Past & Present


Dr. Steve Emslie

Principal Investigator

UNCW Department of Biology and Marine Biology


Antarctic Penguin Research

Dr. Emslie's research in Antarctica focus on both living penguins and with abandoned penguin colonies or places where birds used to gather on land to breed. These abandoned sites contain a wealth of information on the species that used to breed there as well as what they ate. Organic remains are well preserved in the sediments at these sites due to the cold climate. By excavating into the sediments, Dr. Emslie and his team find bones of penguins plus remains of the food they ate (fish bones and other remains). They will also find bones and feathers from penguin chicks that died on the colony sometime in the past. They do not know why they died, but on modern colonies some birds usually die from disease, starvation, or predation. Their bones that are left behind, however, can be identified and tell researchers which penguin species once occupied the site.

The penguin colonies that Dr. Emslie and his students study are currently or were formerly occupied by Adelie (picture), Chinstrap (picture), or Gentoo (picture) penguins, three of the more common species found in the Antarctic Peninsula.

Once the researchers know what species used the colony in the past, careful sifting of the sediments provides many small bones and parts of fish and squid.
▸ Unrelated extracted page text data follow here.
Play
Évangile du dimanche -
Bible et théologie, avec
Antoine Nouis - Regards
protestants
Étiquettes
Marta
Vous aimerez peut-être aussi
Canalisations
Although these penguins eat lots of krill, a shrimp-like crustacean, they also eat fish and squid. The fish ear bones, or otoliths, preserve well in the sediments and can be identified to species. In addition, squid have a hard mouth part that looks like a small bird beak. These squid "beaks" also preserve well and can be identified to species. In excavating these abandoned colonies, we find hundreds of fish bones, otoliths, and squid beaks that tell us what the penguins were eating in the past.

How old are the sites? Dr. Emslie and his team can take some of the penguin bones and have them dated using radiocarbon analysis. It tells us the age of the bones, or how long ago the bird died, with an accuracy of within 40-50 years. When we date several of these bones from one colony, they can get an approximate time as to when the colony was occupied and abandoned.
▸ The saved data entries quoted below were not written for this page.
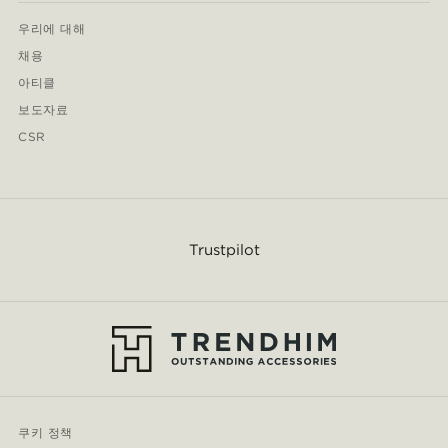
우리에 대해
채용
아티클
보도자료
CSR
Trustpilot
쿠키 정책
Did climate change play a role in why the colony was abandoned? This is one of the primary questions Dr. Emslie is trying to answer. To do so, he must look at when the colony was occupied and what the climate was like at that time. He already knows what the climate was like in Antarctica in the past from studies of ice cores in glaciers. By drilling into the ice, scientists learn about past temperatures. Tiny air bubbles trapped in the ice when it formed hundreds or thousands of years ago can be analyzed for the chemical composition of the ancient air. These chemicals tell us if the climate was warmer or cooler in the past compared to today. It is quite an accurate technique and he can use the information to compare with when the abandoned colonies were occupied. So far, he has found that some colonies were occupied during warmer periods in the past by Chinstrap penguins, but Adelie penguins occupied more sites during colder periods.